To Recall What You Read On The Spot…

I took a psychopathology test today covering amongst other things interviewing skills.

The fact you need to be taught interviewing skills to begin with might seem a little off base. What exactly are you doing in medical school in the first place without at least minimum social skills goes the reasoning. But really, this isn’t a conversation on the street; learning how to maintain a professional demeanor under some stressors, learning how to elicit the best responses, learning how to keep a history on task takes some practice.

This comes with physically doing more and more H&Ps.

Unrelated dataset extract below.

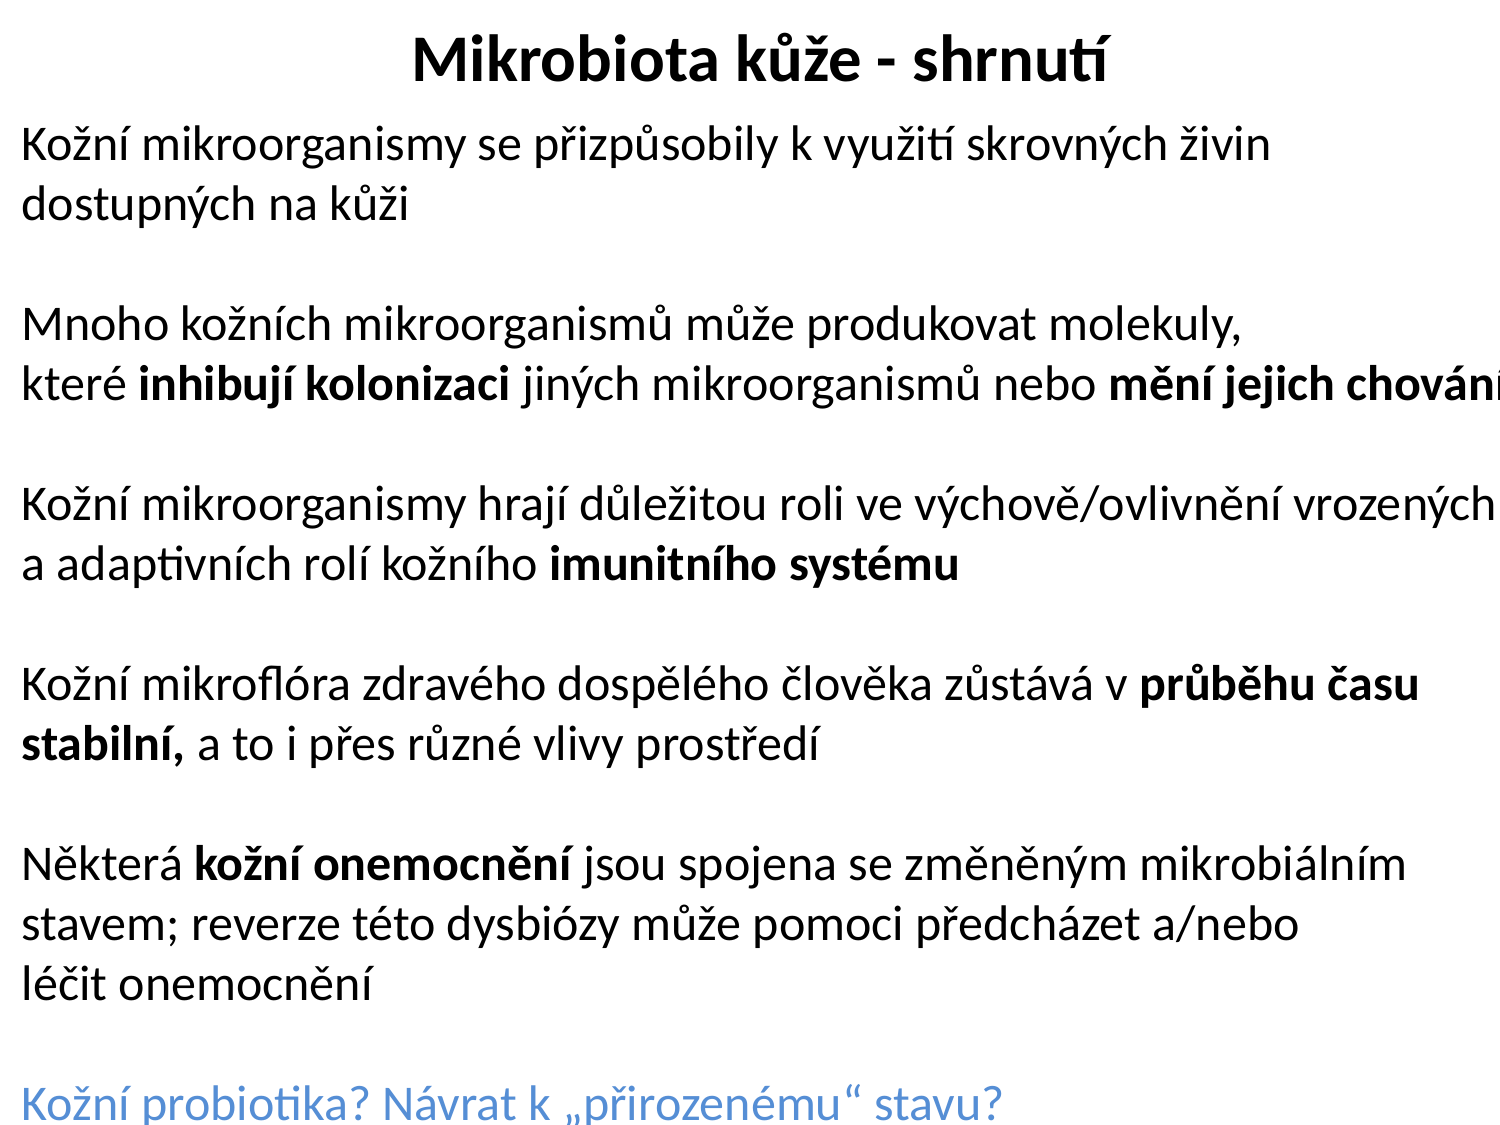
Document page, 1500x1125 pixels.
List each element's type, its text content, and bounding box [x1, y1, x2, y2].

text_box Kožní mikroorganismy se přizpůsobily k využití skrovných živin dostupných na kůži Mnoho kožních mikroorganismů může produkovat molekuly, které inhibují kolonizaci jiných mikroorganismů nebo mění jejich chování. Kožní mikroorganismy hrají důležitou roli ve výchově/ovlivnění vrozených a adaptivních rolí kožního imunitního systému Kožní mikroflóra zdravého dospělého člověka zůstává v průběhu času stabilní, a to i přes různé vlivy prostředí Některá kožní onemocnění jsou spojena se změněným mikrobiálním stavem; reverze této dysbiózy může pomoci předcházet a/nebo léčit onemocnění Kožní probiotika? Návrat k „přirozenému“ stavu? [6, 103, 1500, 1125]
text_box Mikrobiota kůže - shrnutí [396, 7, 1125, 102]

What is odd though, is thinking about transitioning from what you’ve read to an actual performance.

I was studying before the test about how to handle an angry or upset patient. Looking at it though I cannot imagine myself actually remembering any of this when I meet my first hostile patient. My eyes will get big, I’ll stutter but I probably won’t think to “address the affect” and it probably won’t cross my mind to consider whether the patient’s motivation is for “primary or secondary gain,” etc.

At least not right away. Maybe after I’ve bungled through a few minutes. And when, and if, I do remember…I’d bet the way I address the anger, won’t come off exactly like I want it to. The second upset patient I meet? The process will probably work better.


I Often Run Into Zombie Angry Patients In Black Rooms

This isn’t a criticism of medical education, just a comment. Part of the journey of medical education is giving relevance to what you learn. In a way that’s what I’ve described above. Sure I needed to read about interviewing skills, but until you’re actually out there…it’s just words. How many other things from the first two years can I say that about?